_Stored data_
┌────────
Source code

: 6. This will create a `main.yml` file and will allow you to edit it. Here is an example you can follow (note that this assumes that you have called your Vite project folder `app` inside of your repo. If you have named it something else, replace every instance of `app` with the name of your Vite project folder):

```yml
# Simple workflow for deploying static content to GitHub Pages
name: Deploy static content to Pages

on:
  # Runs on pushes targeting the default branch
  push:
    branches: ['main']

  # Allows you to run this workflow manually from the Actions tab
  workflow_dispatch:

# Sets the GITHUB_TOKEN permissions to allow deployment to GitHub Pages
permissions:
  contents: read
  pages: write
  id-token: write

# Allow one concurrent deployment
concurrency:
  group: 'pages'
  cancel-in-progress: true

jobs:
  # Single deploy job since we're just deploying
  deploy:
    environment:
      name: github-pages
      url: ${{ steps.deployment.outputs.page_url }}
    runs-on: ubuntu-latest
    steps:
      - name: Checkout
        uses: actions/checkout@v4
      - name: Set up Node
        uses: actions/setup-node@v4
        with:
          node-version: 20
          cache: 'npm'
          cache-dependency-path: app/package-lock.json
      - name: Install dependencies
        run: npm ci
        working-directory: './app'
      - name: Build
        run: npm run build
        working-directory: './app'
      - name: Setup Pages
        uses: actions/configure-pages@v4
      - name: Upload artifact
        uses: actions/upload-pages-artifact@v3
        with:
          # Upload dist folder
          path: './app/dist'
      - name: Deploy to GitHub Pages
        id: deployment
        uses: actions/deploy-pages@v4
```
└────────
_WHAT IS NEEDED_
Print out every entry, keeping each one exact.

_SOLUTION FOR THIS TASK_
Source code

: 6. This will create a `main.yml` file and will allow you to edit it. Here is an example you can follow (note that this assumes that you have called your Vite project folder `app` inside of your repo. If you have named it something else, replace every instance of `app` with the name of your Vite project folder):

```yml
# Simple workflow for deploying static content to GitHub Pages
name: Deploy static content to Pages

on:
  # Runs on pushes targeting the default branch
  push:
    branches: ['main']

  # Allows you to run this workflow manually from the Actions tab
  workflow_dispatch:

# Sets the GITHUB_TOKEN permissions to allow deployment to GitHub Pages
permissions:
  contents: read
  pages: write
  id-token: write

# Allow one concurrent deployment
concurrency:
  group: 'pages'
  cancel-in-progress: true

jobs:
  # Single deploy job since we're just deploying
  deploy:
    environment:
      name: github-pages
      url: ${{ steps.deployment.outputs.page_url }}
    runs-on: ubuntu-latest
    steps:
      - name: Checkout
        uses: actions/checkout@v4
      - name: Set up Node
        uses: actions/setup-node@v4
        with:
          node-version: 20
          cache: 'npm'
          cache-dependency-path: app/package-lock.json
      - name: Install dependencies
        run: npm ci
        working-directory: './app'
      - name: Build
        run: npm run build
        working-directory: './app'
      - name: Setup Pages
        uses: actions/configure-pages@v4
      - name: Upload artifact
        uses: actions/upload-pages-artifact@v3
        with:
          # Upload dist folder
          path: './app/dist'
      - name: Deploy to GitHub Pages
        id: deployment
        uses: actions/deploy-pages@v4
```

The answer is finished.